In contrast stands Diesler's well-researched piece surveying the topic of ancient slavery in Nietzsche's works chronologically. Particularly insightful is D.'s examination of Nietzsche's Birth of Tragedy and his provocative statement on the cultural necessity of slavery for Greek civilization, in the context of nineteenth-century German Neohumanism and Schopenhauer's moral philosophy. D. includes discussion of Nietzsche's influence on classical studies.

In a bibliographic essay, Heinen reviews the state of research on ancient slavery in the northern Black Sea. The goal is to make the scholarly literature, much of which is epigraphic, archaeological, or in Russian, accessible to a wider audience of ancient historians. H. highlights recent archaeological findings yielding several new inscriptions, such as private letters on lead tablets (quoted in full here), as a welcome supplement to the later literary evidence. Topics include Soviet historiography, the Black Sea slave trade, the Bosporus Kingdom, and ancient Scythia.

Nehlsen writes on the terms for slaves in the Lex Baiuvariorum, one of the pre-Carolingian barbarian law codes produced between the sixth and eighth centuries. N. examines the improvement of the legal standing of the slave and the restrictions on masters' rights in the codification of late Roman and Visigothic law.

Overall, this volume celebrates the humanity that persisted in the slave despite the brutality of the ancient system, an overarching research agenda of Joseph Vogt. In terms of methodology and choice of source material, the essays for the most part reconstruct the social and economic conditions of ancient slavery through Roman slave law. This legal approach is understandable, given the importance of law as a Roman institution and its coherence as a body of evidence; but in terms of being representative of current research on ancient slavery it is behind the times. Nonetheless, several essays go beyond the traditional legal approach and should be read by all scholars of slavery: Weiler on the manumission of female slaves, Solin on slave names, Grieser on monasticism, Klein on Jerome, Diessler on Nietzsche, and Heinen on the Black Sea slave trade.


Notes:


1.   T. E. J. Wiedemann, "Fifty Years of Research on Ancient Slavery: The Mainz Academy Project," Slavery and Abolition 21 (2000): 152-57; Joseph Vogt, Ancient Slavery and the Ideal of Man, trans. Thomas Wiedemann (Oxford: Basil Blackwell, 1974); M. I. Finley, Ancient Slavery and Modern Ideology, expanded edition, ed. Brent Shaw (Princeton, NJ: Markus Wiener, 1998).
2.   Keith R. Bradley, Slaves and Masters in the Roman Empire (New York: Oxford University Press, 1987), 113-37; idem, "Seneca and Slavery," C & M 37 (1986): 161-72; Miriam T. Griffin, Seneca, a Philosophy in Politics (Oxford: Clarendon Press, 1976), 256-85, 458-61; Brent D. Shaw, "The Divine Economy: Stoicism as Ideology," Latomus 44 (1985): 16-54.
3.   J. Albert Harrill, The Manumission of Slaves in Early Christianity, Hermenutische Untersuchungen zur Theologie 32 (Tübingen: Mohr Siebeck, 1995), 172-78; cf.
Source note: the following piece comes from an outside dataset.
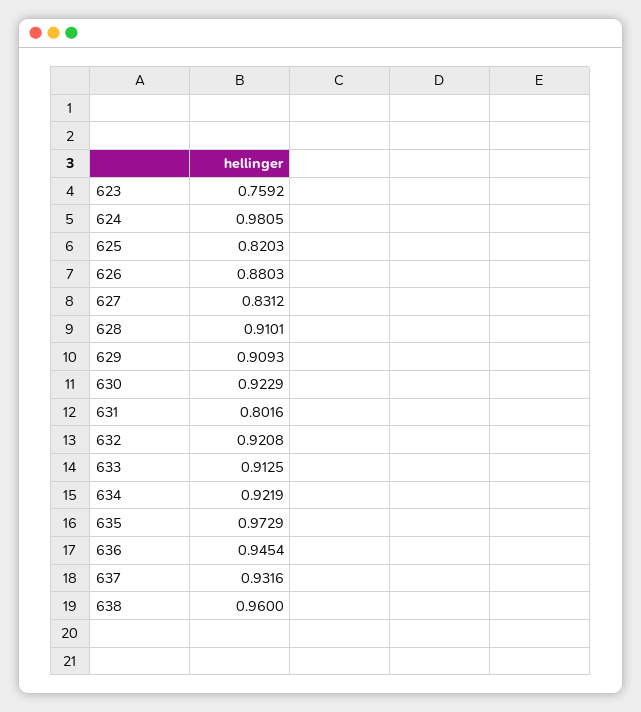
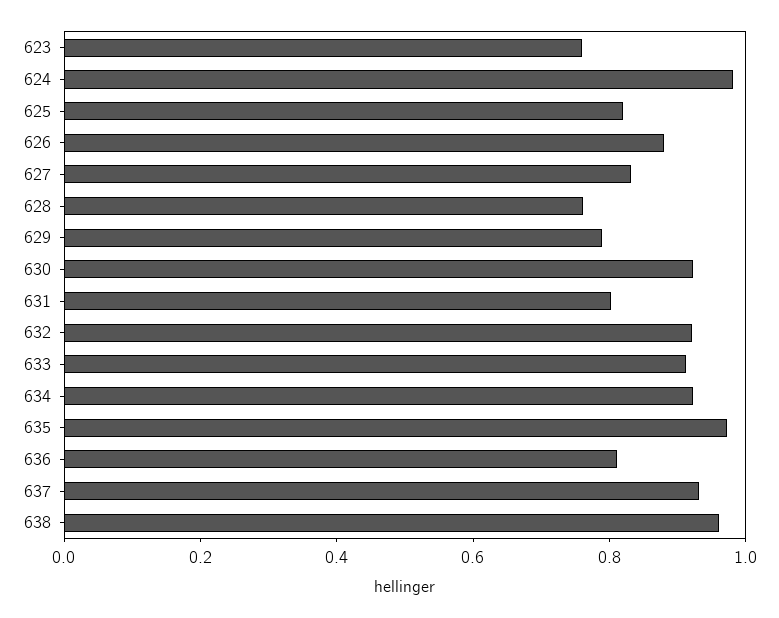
628: 0.9101 -> 0.75
629: 0.9093 -> 0.8
636: 0.9454 -> 0.8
E. Leigh Gibson, The Jewish Manumission Inscriptions of the Bosporus Kingdom, Texte und Studien zum antiken Judentum 75 (Tübingen: Mohr Siebeck, 1999).
4.   Daniel Boyarin, Dying for God: Martyrdom and the Making of Christianity and Judaism, Figurae: Reading Medieval Culture (Stanford: Stanford University Press, 1999), 94; Elizabeth A. Castelli, "Visions and Voyeurism: Holy Women and the Politics of Sight in Early Christianity," Protocol of the Colloquy of the Center for Hermeneutical Studies n.s. 2 (1995), 12; Judith B. Perkins, The Suffering Self: Pain and Narrative in the Early Christian Era (London: Routledge, 1995), 104-23; J. Albert Harrill, "The Domestic Enemy: A Moral Polarity of Household Slaves in Early Christian Apologies and Martyrdoms," in Early Christian Families in Context: A Cross-Disciplinary Approach, ed. David Balch and Carolyn Osiek (Grand Rapids, MI: Eerdmans, 2003), in press.
5.   See now Jennifer A. Glancy, Slavery in Early Christianity (New York: Oxford University Press, 2002); Harrill, Manumission of Slaves, 68-128.